El carisma es un bien muy antiguo. Una de las primeras manifestaciones de carisma que nos legó la historia fue la del brujo primitivo de la tribu, que para alcanzar su condición carismática se vestía y adornaba estrafalariamente, invocaba el poder de los dioses, entraba en trance y realizaba sus ritos ante la mirada pasmada y la admiración boba de la gente.
Hoy, en la era digital, la indumentaria del hechicero ha sido suplantada por las figuras forjadas por los “hacedores de imagen” y los gurús del marketing político —que saben manejar la parafernalia del poder y la comunicación de masas— y por la magia de los mass media. Aunque hay que reconocer que a veces ellos cuentan con la base de personas que tienen prestancia social. Quiero decir con esto que el carisma no es un efluvio del político sino una fabricación externa, no nace dentro sino que viene de fuera, no es una irradiación sino un don extríseco. No es el carisma el que conduce al éxito sino que el éxito es la fuente del carisma. Un ejemplo reciente: Ollanta Humala.
Es importante distinguir entre la inteligencia, la cultura, la vitalidad y la eficiencia de un líder político, es decir sus virtudes intrínsecas, y la fabricación ingeniosa de una imagen sugestiva y magnificada hecha por medios artificiales, con el apoyo de la moderna tecnología de comunicación de masas.
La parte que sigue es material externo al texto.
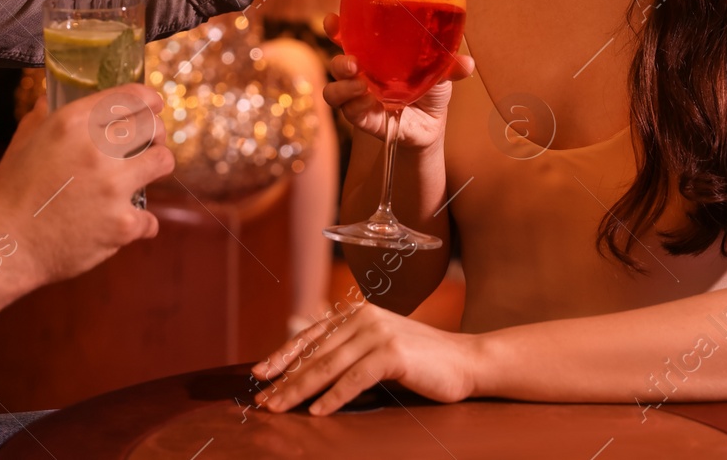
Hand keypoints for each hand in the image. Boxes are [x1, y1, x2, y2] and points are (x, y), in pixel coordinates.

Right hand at [0, 83, 172, 286]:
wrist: (5, 246)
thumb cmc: (10, 193)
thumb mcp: (22, 142)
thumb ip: (42, 116)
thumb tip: (51, 98)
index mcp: (73, 123)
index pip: (129, 97)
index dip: (147, 99)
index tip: (153, 104)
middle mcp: (97, 149)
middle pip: (152, 126)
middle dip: (155, 132)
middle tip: (151, 141)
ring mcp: (114, 187)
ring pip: (163, 161)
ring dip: (157, 166)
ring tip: (145, 174)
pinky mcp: (122, 223)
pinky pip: (151, 218)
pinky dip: (141, 222)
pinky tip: (128, 222)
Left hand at [250, 298, 480, 414]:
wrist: (466, 362)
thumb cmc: (421, 362)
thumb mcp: (380, 348)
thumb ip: (351, 351)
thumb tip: (310, 372)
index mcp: (358, 314)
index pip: (312, 336)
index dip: (283, 355)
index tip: (260, 374)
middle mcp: (364, 318)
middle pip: (315, 354)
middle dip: (286, 379)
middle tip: (263, 400)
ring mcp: (378, 333)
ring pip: (329, 366)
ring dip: (300, 390)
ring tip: (280, 408)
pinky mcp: (392, 353)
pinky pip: (355, 378)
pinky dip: (334, 397)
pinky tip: (318, 412)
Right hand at [321, 13, 474, 150]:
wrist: (432, 124)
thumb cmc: (429, 88)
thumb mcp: (440, 72)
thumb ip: (449, 66)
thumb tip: (467, 64)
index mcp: (373, 53)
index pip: (346, 35)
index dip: (335, 27)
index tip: (333, 21)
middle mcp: (361, 72)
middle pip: (336, 62)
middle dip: (338, 60)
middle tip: (353, 61)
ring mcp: (358, 96)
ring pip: (334, 89)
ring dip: (342, 86)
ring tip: (360, 84)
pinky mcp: (362, 118)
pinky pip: (348, 112)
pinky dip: (356, 106)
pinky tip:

Y mucho tienen que ver en todo esto los acontecimientos espectaculares que a veces rodean al político. Winston Churchill y Charles De Gaulle, sin el entorno de la guerra mundial, probablemente no hubieran alcanzado tanto prestigio; y de no mediar la crisis de los misiles de 1962 con la Unión Soviética y el dramatismo de su muerte, la valoración de John Kennedy habría sido diferente. La imagen de Fidel Castro, independientemente de su heroico asalto al Cuartel Moncada y de su impresionante lucha en la Sierra Maestra —comenzada por 12 guerrilleros contra el ejército de Batista—, hubiera sido otra de no mediar su enfrentamiento con la potencia más grande de la Tierra.